Opera di uno degli architetti più rinomati al mondo, scenario ispiratore di serie come “Squid Game”, cartolina da film della costa valenciana. Tra le tante altre cose. Parliamo della Muralla Roja di Calpe, l’ambitissimo complesso progettato da Ricardo Bofill. Ora: sai quanto costa vivere in uno dei suoi appartamenti? Grazie a due annunci pubblicati sul portale Idealista, possiamo darti un prezzo per il 2026: 320.000 €.
Due agenzie immobiliari della zona propongono 2 appartamenti in questo esclusivo complesso di Alicante costruito nel 1973. Il più piccolo dei due è un monolocale di28 m² a 178.000 € con vista sulla costa di Calpe; l’altro, un 5° piano senza ascensore a 320.000 € e 77m².
Il prezzo al metro quadrato è di oltre 6.000 € per il primo e di circa 4.100 € per il secondo, il più costoso.

In cambio, chi vive qui ha accesso a tre piscine comuni, compreso un solarium con piscina sul tetto, con vista panoramica sul mare.
Vivere in un capolavoro dell’architettura spagnola

Ma al di là del prezzo, ciò che si vende qui è qualcosa di difficile da quantificare: la possibilità di abitare in un’opera d’arte. La Muralla Roja è, prima di tutto, una dichiarazione architettonica. Bofill l’ha concepita nel 1973 come una fortezza mediterranea postmoderna, ispirata alle architetture vernacolari del Nord Africa e alle casbah arabe.
Un design rivoluzionario per l’epoca, come quello di altre opere di Bofill sulla costa spagnola (vedi il Walden 7 a Barcellona).
Le sue pareti dai toni rossi, rosa e malva —che cambiano sfumatura a seconda dell’ora del giorno e della luce del sole— lo rendono uno degli edifici più fotografati della costa spagnola.

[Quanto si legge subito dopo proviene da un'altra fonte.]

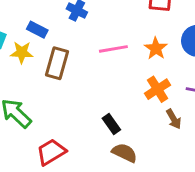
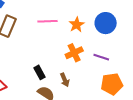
brown arrow: (174, 119) -> (65, 80), moved

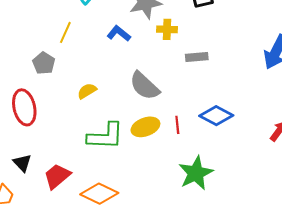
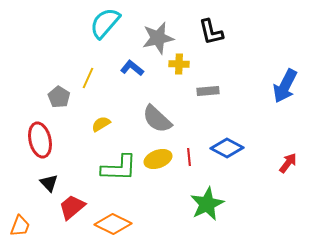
yellow line: (65, 32) -> (88, 78), moved
black triangle: (22, 163) -> (49, 183), moved

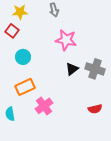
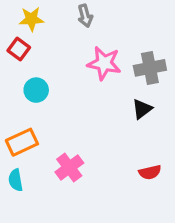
black triangle: (72, 69) -> (142, 109), moved
gray cross: (95, 69) -> (150, 68), moved, turned -30
orange rectangle: (25, 87) -> (22, 142), moved

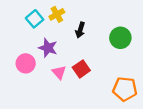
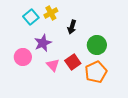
green circle: (120, 38) -> (97, 45), moved
purple star: (48, 48) -> (43, 43), turned 30
orange pentagon: (125, 89) -> (96, 72), moved, turned -30

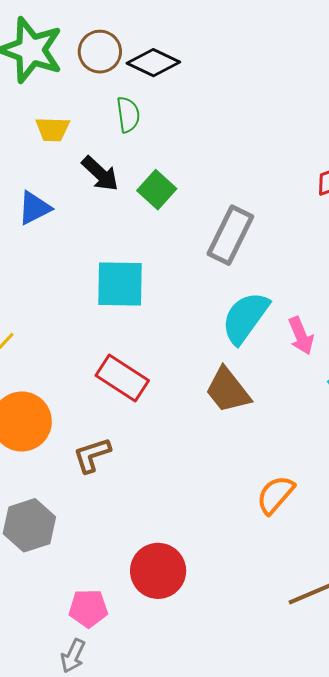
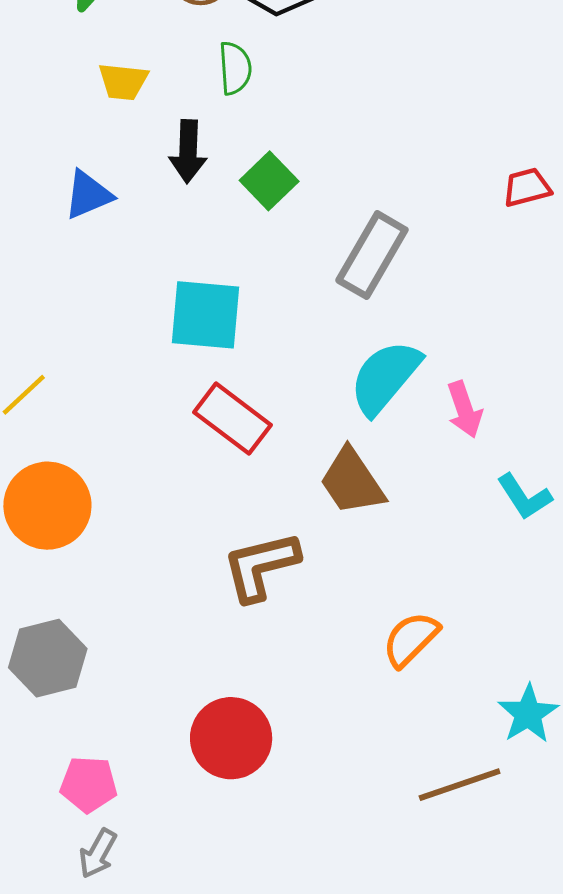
black arrow: (100, 174) -> (188, 151), turned 45
red rectangle: (122, 378) -> (232, 419), moved
brown L-shape: (92, 455) -> (261, 566), moved, size x1.4
pink pentagon: (88, 608) -> (89, 784), moved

Non è un caso che il complesso sia diventato una calamita per registi, fotografi di moda e case di produzione internazionali. Decine di riviste di moda e videoclip avevano già scoperto nei suoi angoli colorati un set impossibile da replicare in studio.
Vivere alla Muralla Roja, però, non è per tutti — e non solo per il prezzo. Il complesso conta appena 50 appartamenti distribuiti in una struttura che privilegia l’estetica rispetto alla funzionalità domestica convenzionale.
Corridoi stretti, scale senza ascensore in alcuni blocchi e distribuzioni poco ortodosse fanno parte del pacchetto. Inoltre, il continuo viavai di curiosi.